# Stemming-Algorithmus gesucht (z.B. Porter)



## SpammerSlammer (2. Jun 2008)

Weiß jemand, woher ich die deutsche Version des Porter-Stemming-Algorithmus als Implementation für Java bekommen kann? Der Algorithmus führt Wörter durch Suffixreduktion auf ihren Wortstamm zurück. Wenn jemand Kenntnis hat, woher ich einen anderen Stemmer für deutsche Sprache kriegen kann, bitte auch melden. Wäre super, wenn jemand eine Idee hätte. Für PHP oder manch eine andere Sprache habe ich schon Implementationen per Google gefunden, nur eben nicht für Java...


----------



## clemson (2. Jun 2008)

Ich weiss zwar nicht ob dir der Link weiterhilft, allerdings habe ich in der englischsprachigen Wikipedia einen Link gefunden, mit der Beschreibung "_free stemming algorithms for many languages, includes source code, including stemmers for five romance languages_"

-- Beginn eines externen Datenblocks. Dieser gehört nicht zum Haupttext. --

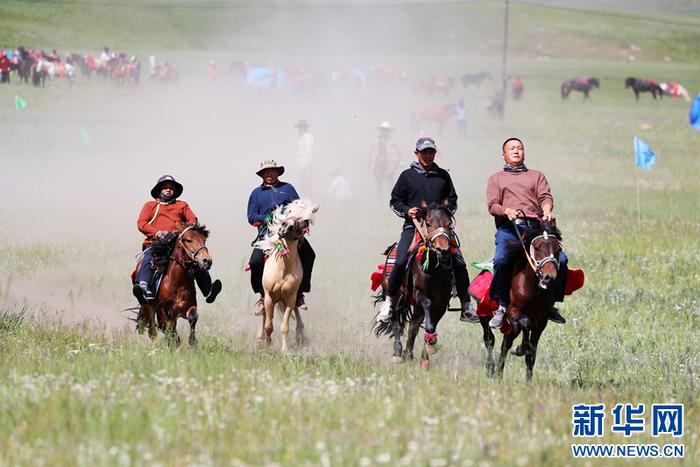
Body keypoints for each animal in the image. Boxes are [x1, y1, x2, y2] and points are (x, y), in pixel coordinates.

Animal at [374, 203, 456, 372]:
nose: (443, 250)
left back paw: (409, 354)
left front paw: (427, 354)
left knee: (413, 325)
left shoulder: (442, 302)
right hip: (395, 296)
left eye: (448, 224)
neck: (434, 270)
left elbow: (430, 324)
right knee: (397, 324)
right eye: (429, 223)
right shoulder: (419, 294)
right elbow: (427, 307)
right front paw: (430, 346)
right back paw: (398, 354)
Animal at [482, 218, 564, 382]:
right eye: (536, 248)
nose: (549, 277)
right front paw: (519, 349)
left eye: (558, 249)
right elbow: (525, 325)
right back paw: (492, 369)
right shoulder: (514, 313)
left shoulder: (541, 322)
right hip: (485, 317)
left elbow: (531, 353)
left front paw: (528, 381)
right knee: (491, 340)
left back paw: (499, 372)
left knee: (506, 342)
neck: (533, 290)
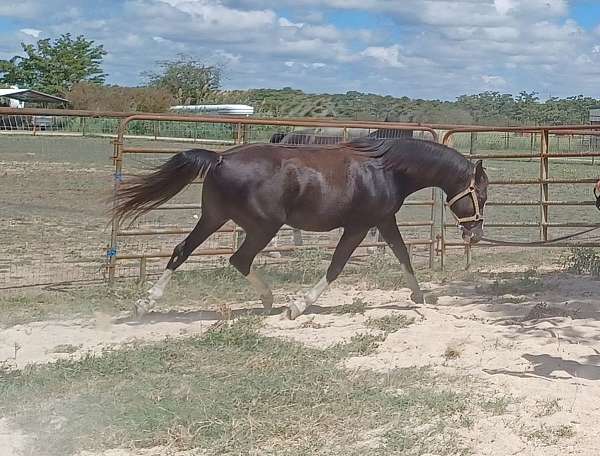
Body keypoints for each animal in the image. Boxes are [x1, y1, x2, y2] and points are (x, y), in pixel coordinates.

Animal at [112, 137, 488, 318]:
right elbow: (336, 267)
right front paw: (298, 306)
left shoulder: (384, 221)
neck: (385, 169)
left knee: (182, 251)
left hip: (213, 218)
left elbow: (403, 255)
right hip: (263, 227)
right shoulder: (358, 227)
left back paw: (144, 304)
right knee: (238, 259)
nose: (476, 234)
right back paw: (270, 300)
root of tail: (220, 158)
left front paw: (420, 296)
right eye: (482, 194)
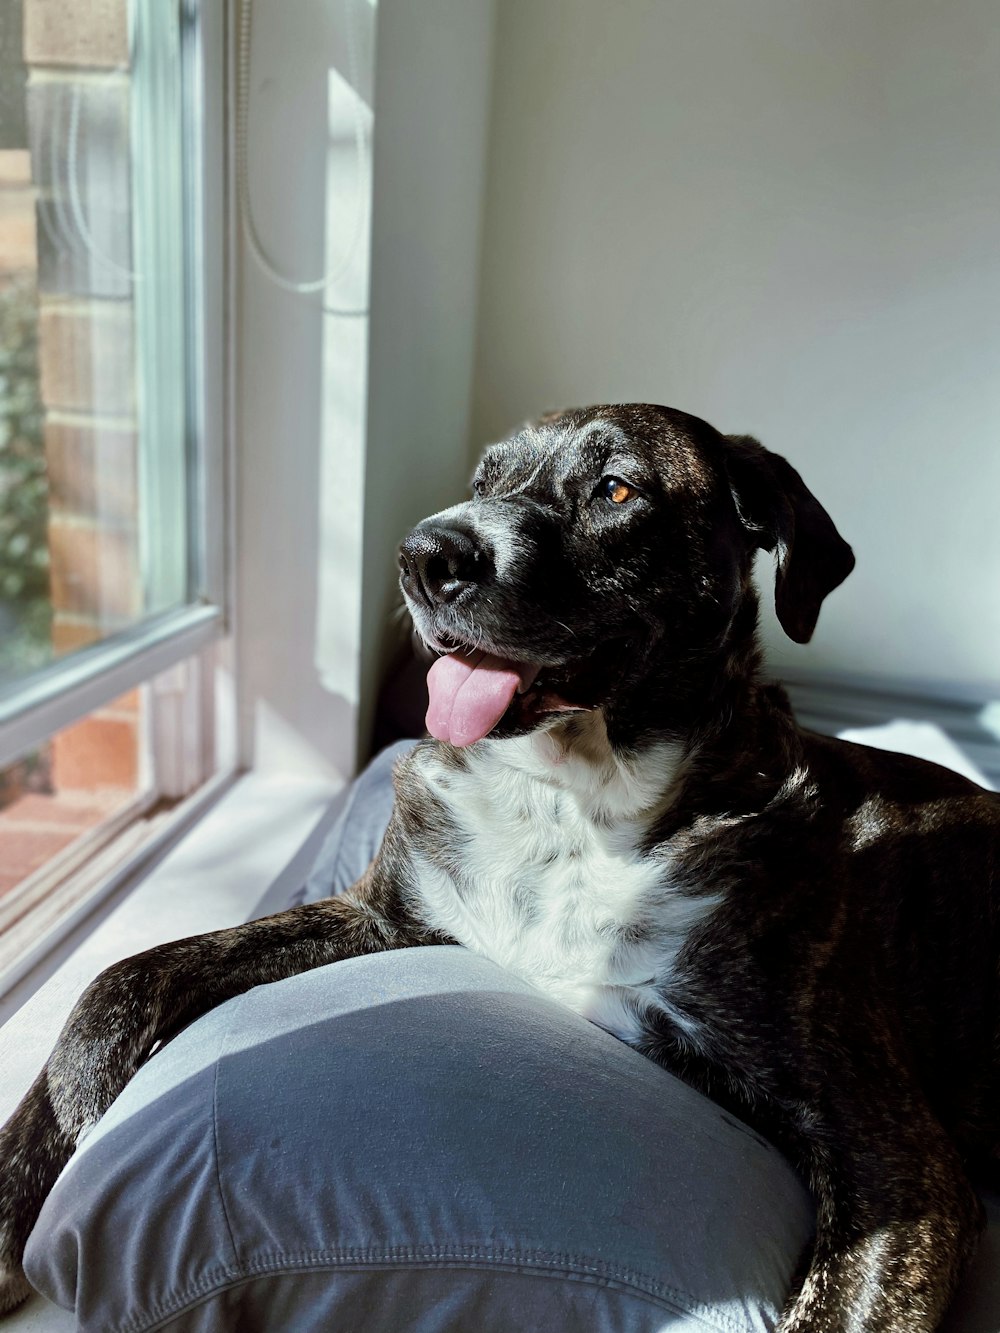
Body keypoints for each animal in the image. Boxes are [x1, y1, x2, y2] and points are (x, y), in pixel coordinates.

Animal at [1, 399, 1000, 1327]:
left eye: (615, 490)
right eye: (483, 480)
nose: (422, 556)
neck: (571, 802)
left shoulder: (892, 1155)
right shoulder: (381, 914)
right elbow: (125, 975)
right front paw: (37, 1157)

http://snowball.tartarus.org/


----------



## fmjaeschke (2. Jun 2008)

> Weiß jemand, woher ich die deutsche Version des Porter-Stemming-Algorithmus als Implementation für Java bekommen kann?



Soweit ich mich erinnern kann, enthielt Lucene immer eine deutsche Porter Stemming Implemetierung.

Mit freundlichen Grüßen
fmjaeschke


----------